=== Recorded data ===

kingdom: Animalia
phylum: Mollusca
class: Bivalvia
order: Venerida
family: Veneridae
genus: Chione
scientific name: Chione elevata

===
=== Recorded data ===

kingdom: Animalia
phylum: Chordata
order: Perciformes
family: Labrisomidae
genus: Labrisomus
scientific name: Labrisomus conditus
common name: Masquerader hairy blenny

===
=== Recorded data ===

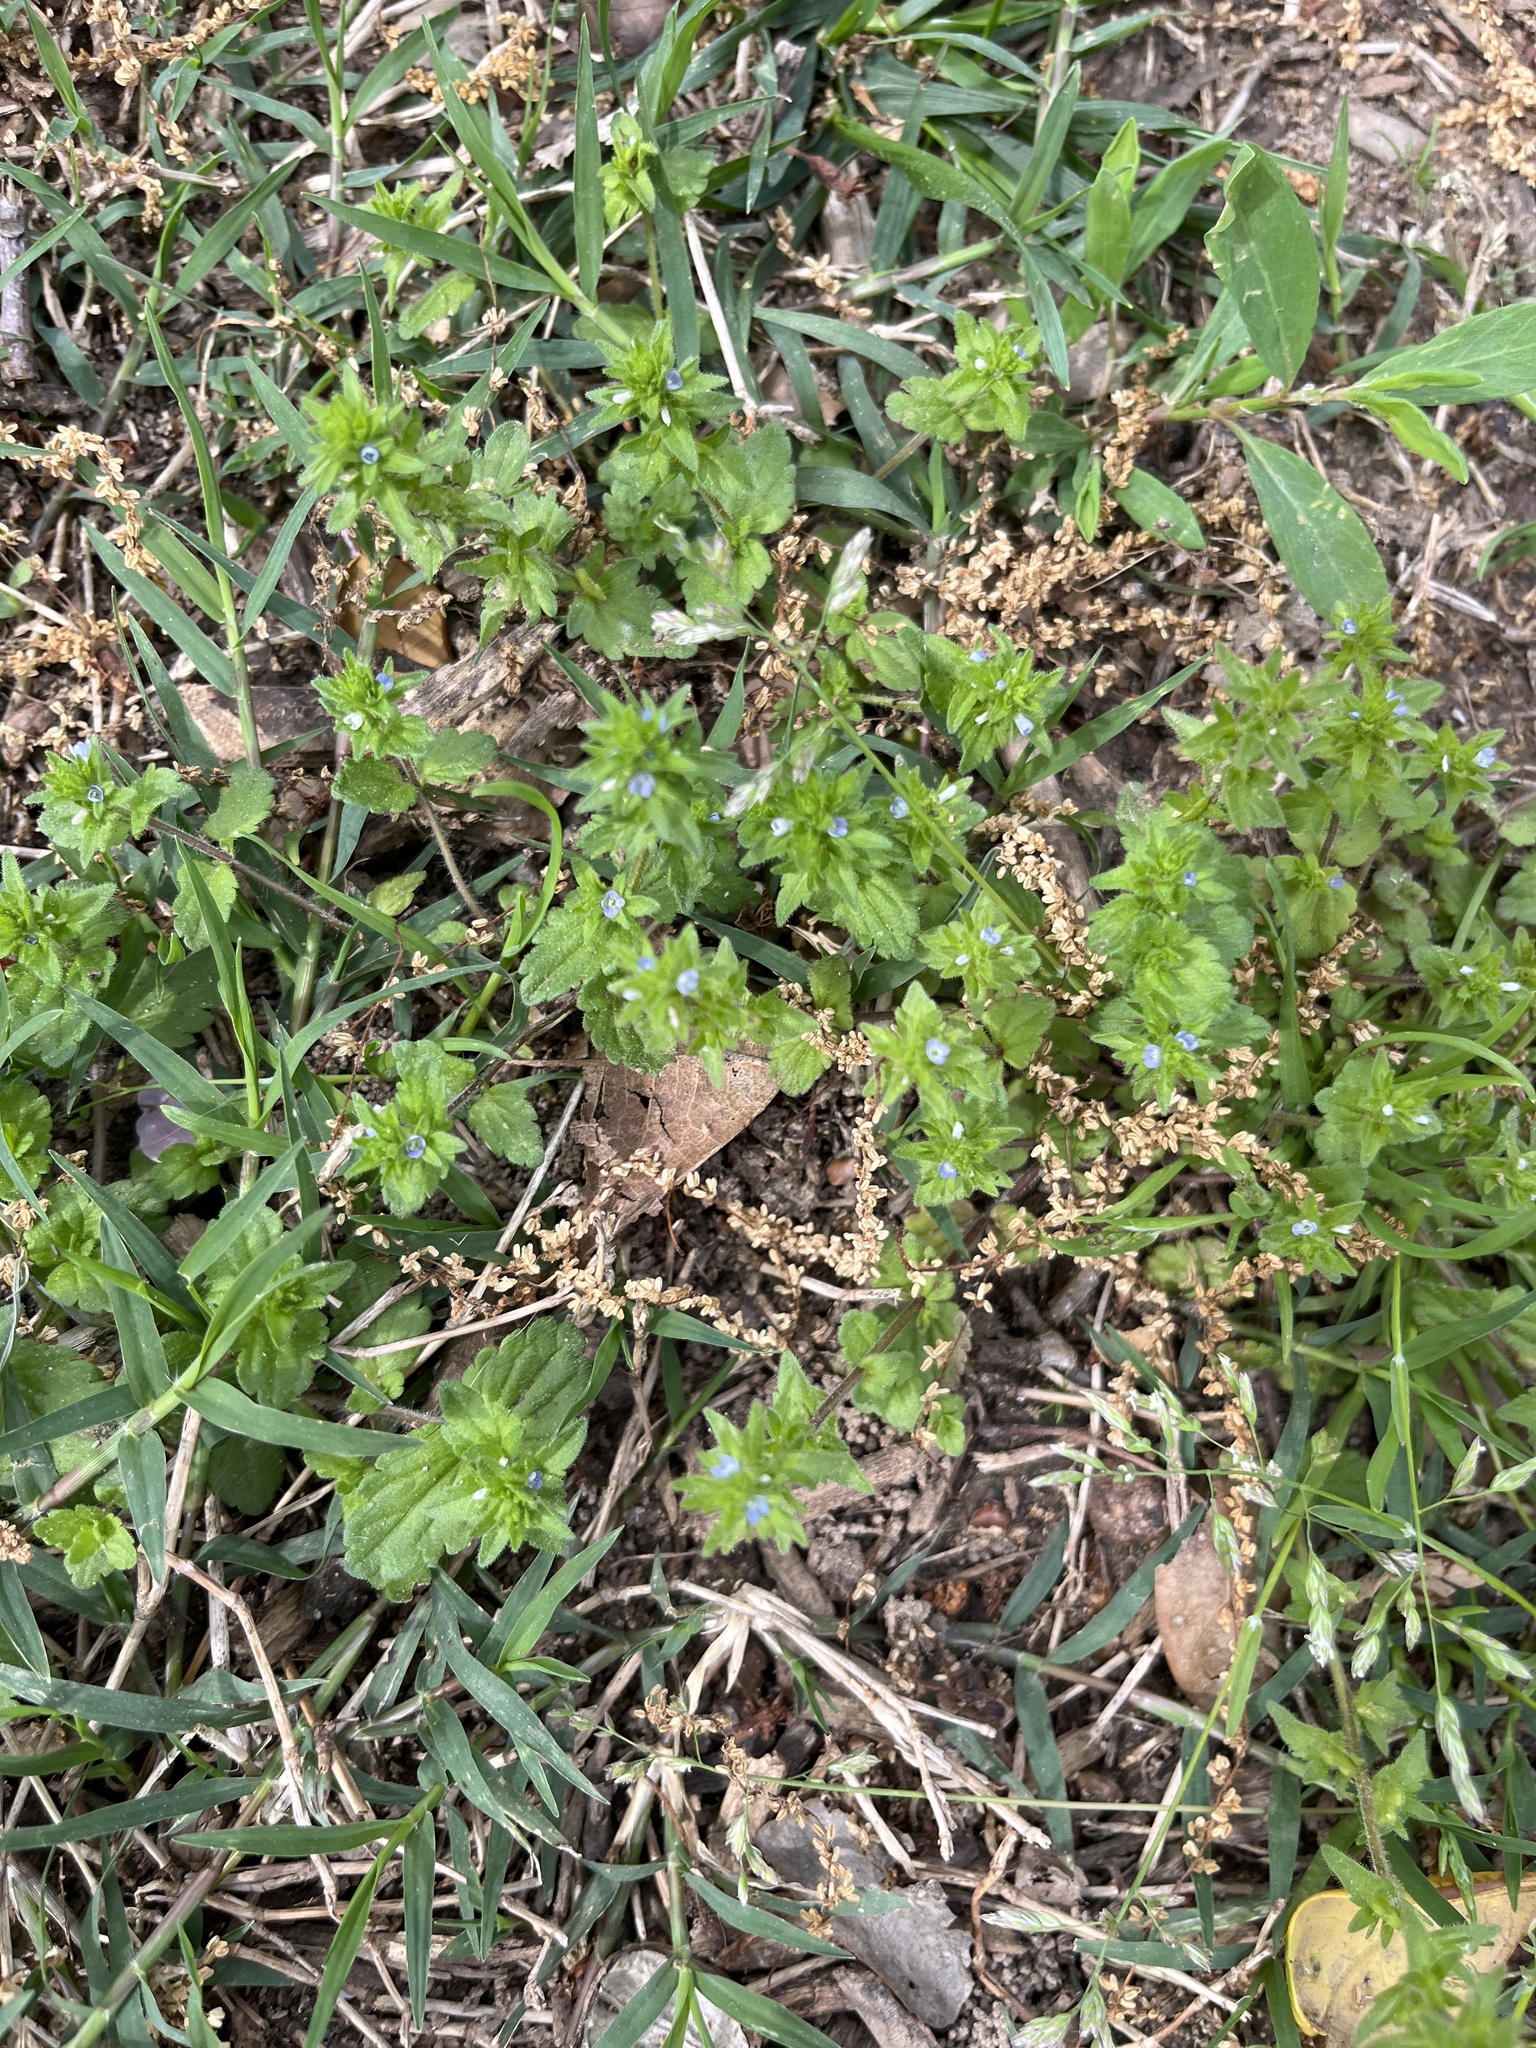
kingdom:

===

■ **Exercise brief**
Reproduce, without alteration, the stretch of lines from the line containing "phylum: Mollusca" through the line containing "scientific name: Chione elevata", including both of those lines.

■ **Solution to this exercise**
phylum: Mollusca
class: Bivalvia
order: Venerida
family: Veneridae
genus: Chione
scientific name: Chione elevata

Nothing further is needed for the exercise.